Sayın Erdoğan size sorum şu. 2011 sonuna kadar Türkiye ve Suriye arasındaki ilişkiler çok iyi durumdaydı. Vize kaldırıldı, pek çok çalışmalar yapıldı. Kısa süre içinde orada Esad’a karşı muhalifi desteklemeye başladınız. Bunu yapmanızın nedeni nedir?


Gerçekten baba Esad’ın döneminde ülkemizde bir sıkıntı yaşandı. Bunun ardından da ilişkilerimiz bizim iktidarımıza kadar bozuktu. Biz iktidara geldikten sonra komşularla düşmanlıkları ortadan kaldıralım istedik. Çünkü bizim Suriye halkıyla sıkıntımız yok. Akrabalık bağları var. Bunlar bizim bayramlarda özel izinlerle karşı taraflara gidip gelirlerdi. Bunu kaldıralım dedik, olumlu sonuç verdi. ifade ettiğiniz gibi aile dostluğu kurduk. İleri noktaya getirdik. Malum Arap Baharı oluştuğunda, kendileriyle şunu çok açık net konuştum, saatlerce konuştuk. Kendisine dedim ki bakın şu andaki rüzgar iyi esmiyor, sizi de vurabilir. Çünkü Suriye’de o ana kadar tek partili bir yaşam vardı. Demokrasi yoktu. Bu otokrasiden çıkmanız gerekir dedim. İyi olur dedi, hatta çalışmalarımızı gördüler. Kendilerine anlattık. Çok partili bir sistemin nasıl kurulabileceğini anlattık. Bunlar olmadığı gibi bir diğer taraftan da orada tanklarla toplarla insanları öldürmeye başladılar. Ben özel temsilcilerimi gönderdim, telefon görüşmeleri yaptık. Sonu iyi gelmeyecek dedik. Biz ne dediysek bunlar terörist dediler.

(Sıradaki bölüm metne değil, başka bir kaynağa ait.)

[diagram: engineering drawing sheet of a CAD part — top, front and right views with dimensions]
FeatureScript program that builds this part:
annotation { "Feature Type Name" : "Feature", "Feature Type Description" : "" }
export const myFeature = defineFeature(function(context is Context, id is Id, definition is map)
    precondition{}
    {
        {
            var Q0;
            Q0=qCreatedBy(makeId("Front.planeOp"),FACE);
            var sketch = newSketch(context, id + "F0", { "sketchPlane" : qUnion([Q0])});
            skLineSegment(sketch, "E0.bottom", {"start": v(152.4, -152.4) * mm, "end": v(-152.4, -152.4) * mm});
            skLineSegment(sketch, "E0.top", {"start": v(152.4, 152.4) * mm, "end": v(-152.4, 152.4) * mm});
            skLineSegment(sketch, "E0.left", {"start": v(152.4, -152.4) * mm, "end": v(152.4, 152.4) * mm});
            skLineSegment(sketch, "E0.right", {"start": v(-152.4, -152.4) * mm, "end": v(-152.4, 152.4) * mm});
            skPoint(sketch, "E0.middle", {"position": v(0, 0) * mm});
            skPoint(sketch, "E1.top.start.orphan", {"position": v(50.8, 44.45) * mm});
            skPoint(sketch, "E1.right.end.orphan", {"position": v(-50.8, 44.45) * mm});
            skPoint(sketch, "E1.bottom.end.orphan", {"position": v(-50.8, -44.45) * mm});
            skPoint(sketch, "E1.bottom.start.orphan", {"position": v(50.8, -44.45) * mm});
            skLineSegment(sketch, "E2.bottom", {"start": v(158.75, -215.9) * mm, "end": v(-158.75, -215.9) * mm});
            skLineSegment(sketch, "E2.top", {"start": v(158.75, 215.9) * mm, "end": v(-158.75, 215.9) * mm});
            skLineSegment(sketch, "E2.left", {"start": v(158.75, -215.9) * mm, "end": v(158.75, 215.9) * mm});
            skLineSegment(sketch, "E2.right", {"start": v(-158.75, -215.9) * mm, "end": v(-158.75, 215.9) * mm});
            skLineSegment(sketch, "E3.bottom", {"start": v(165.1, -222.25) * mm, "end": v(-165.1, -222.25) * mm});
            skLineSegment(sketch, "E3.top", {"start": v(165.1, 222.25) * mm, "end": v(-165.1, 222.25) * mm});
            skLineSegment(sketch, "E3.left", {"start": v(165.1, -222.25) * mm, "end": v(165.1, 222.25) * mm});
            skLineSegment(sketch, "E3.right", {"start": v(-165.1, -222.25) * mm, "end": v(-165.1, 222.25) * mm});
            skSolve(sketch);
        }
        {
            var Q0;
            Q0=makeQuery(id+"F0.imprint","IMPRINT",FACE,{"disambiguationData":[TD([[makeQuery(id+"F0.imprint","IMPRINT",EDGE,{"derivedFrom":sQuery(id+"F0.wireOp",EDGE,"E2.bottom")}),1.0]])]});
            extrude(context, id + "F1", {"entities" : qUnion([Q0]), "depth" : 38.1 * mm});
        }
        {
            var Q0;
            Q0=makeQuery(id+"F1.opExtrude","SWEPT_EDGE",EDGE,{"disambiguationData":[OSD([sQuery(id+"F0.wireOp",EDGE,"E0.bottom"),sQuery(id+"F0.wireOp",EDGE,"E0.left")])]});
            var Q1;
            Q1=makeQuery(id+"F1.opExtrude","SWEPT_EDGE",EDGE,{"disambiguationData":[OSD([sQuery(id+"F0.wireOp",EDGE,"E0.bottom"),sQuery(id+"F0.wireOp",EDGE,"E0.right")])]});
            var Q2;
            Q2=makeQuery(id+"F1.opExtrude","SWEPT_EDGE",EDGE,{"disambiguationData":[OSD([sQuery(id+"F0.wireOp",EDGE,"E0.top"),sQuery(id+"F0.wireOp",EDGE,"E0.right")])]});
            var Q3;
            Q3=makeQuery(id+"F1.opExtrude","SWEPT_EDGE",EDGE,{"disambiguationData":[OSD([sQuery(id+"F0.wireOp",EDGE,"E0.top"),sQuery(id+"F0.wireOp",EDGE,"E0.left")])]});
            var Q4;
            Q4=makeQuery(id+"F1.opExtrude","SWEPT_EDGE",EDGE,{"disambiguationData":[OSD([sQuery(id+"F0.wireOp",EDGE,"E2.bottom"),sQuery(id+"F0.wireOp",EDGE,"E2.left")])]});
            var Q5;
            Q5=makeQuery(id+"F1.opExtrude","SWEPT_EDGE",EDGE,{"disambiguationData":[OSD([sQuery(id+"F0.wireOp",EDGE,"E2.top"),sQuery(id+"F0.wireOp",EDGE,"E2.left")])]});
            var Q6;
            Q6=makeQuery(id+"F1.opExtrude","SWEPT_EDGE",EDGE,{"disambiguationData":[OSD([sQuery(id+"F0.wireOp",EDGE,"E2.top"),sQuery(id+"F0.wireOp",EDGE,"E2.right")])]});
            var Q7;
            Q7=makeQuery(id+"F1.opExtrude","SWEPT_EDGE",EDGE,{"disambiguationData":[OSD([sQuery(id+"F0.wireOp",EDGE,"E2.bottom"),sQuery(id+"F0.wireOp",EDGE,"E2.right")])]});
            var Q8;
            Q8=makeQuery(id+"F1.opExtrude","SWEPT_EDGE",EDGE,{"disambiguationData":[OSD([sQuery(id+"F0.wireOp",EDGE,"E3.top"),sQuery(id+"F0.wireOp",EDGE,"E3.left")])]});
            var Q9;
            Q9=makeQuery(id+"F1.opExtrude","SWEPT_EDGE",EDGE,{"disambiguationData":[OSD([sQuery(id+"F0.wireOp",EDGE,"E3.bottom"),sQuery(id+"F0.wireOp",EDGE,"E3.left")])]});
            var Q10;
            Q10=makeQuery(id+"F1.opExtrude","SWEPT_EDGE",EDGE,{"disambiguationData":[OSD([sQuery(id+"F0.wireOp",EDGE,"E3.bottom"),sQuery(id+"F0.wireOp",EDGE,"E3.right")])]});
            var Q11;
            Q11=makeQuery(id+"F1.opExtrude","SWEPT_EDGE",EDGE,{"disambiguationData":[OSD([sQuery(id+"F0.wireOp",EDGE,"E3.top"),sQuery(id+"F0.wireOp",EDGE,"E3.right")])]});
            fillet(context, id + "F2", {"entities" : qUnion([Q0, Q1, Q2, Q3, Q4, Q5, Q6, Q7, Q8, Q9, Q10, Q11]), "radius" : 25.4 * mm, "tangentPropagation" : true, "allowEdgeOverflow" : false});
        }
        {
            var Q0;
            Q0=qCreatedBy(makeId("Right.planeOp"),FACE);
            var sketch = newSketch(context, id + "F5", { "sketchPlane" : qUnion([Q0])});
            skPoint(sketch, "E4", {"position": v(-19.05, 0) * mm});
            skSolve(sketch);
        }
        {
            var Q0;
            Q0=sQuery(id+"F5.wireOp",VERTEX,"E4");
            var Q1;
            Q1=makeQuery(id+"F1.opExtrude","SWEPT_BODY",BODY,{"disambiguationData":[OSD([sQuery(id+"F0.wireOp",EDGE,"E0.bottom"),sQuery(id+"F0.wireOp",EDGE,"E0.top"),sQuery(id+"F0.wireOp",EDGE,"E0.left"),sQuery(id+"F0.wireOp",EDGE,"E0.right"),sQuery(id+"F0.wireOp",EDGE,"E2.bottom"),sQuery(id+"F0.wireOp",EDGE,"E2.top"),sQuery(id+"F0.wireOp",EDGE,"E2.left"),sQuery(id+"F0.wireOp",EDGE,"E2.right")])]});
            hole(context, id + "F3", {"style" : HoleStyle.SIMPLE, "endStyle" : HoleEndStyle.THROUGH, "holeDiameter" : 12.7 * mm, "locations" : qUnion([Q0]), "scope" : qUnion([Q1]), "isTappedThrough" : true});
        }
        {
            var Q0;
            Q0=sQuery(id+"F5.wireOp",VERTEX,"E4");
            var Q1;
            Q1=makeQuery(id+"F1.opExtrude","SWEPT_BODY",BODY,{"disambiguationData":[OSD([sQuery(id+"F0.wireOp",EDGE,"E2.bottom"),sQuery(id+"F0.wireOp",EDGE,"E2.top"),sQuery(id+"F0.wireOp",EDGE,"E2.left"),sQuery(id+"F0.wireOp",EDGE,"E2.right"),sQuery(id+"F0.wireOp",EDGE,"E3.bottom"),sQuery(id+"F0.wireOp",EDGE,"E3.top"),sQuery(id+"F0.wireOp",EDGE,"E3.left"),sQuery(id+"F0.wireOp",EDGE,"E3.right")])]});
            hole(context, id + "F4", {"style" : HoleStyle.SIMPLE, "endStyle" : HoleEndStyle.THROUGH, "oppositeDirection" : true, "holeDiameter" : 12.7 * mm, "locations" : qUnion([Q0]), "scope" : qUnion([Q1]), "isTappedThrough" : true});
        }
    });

Elinde silah var mı? Yok. Nasıl oluyor bu terörist? O insanlar yüzlerle binlerle anılırken, şu anda 150 bine yakın insan öldürülmüş durumda. Fazlası var, azı yok. Sadece ülkemde 600 bine aşkın sığınmacı var. Bu 600 bini aşkın sığınmacının dışında, diğerlerini de alırsak iki milyona ulaşıyor. Suriye içindeki farklı yerlere göç edenleri aldığını zaman 7 milyonu buluyor. İnsanlar niye kaçıyor? Bunun içinde kimyasal konvansiyonel silahlar var.
Burada bir aldatmacaya gelmeyelim. Dünyada şöyle bir oyun oynanıyor. Suriye’ye yaptırım uygulayalım, yada uygulamayalım. Bu bir aldatmaca. Kimyasal silahlarla bin beş yüz kişi öldü. Konvensiyonel silahlarla 150 bin kişi. Konvansiyonel silahlarla ölenler önemli değil, kimyasalla öldürülenler önemli.
Bizim ilişkilerimiz bunlardan dolayı bozulmuş halde. Esed gitmedikten sonra buranın normal hale gelmesi mümkün değil. bakın Cenevre 2’yi destekliyoruz. Bizde ipe un sermek diye bir şey vardır. Rusya açıklama yaptı.


Niye? Suriye’deki muhaliflere Esed’li bir geçiş hükümetini kabul edeceksiniz diyorlar. Ön kabulleri bırakın, gelin masaya oturun.
Türkiye’de devam eden çözüm süreci 3. Aşamaya doğru gidiyor. Önceki iki aşamaya baktığınızda Avrupa’nın verdiği desteği yeterli buluyor musunuz?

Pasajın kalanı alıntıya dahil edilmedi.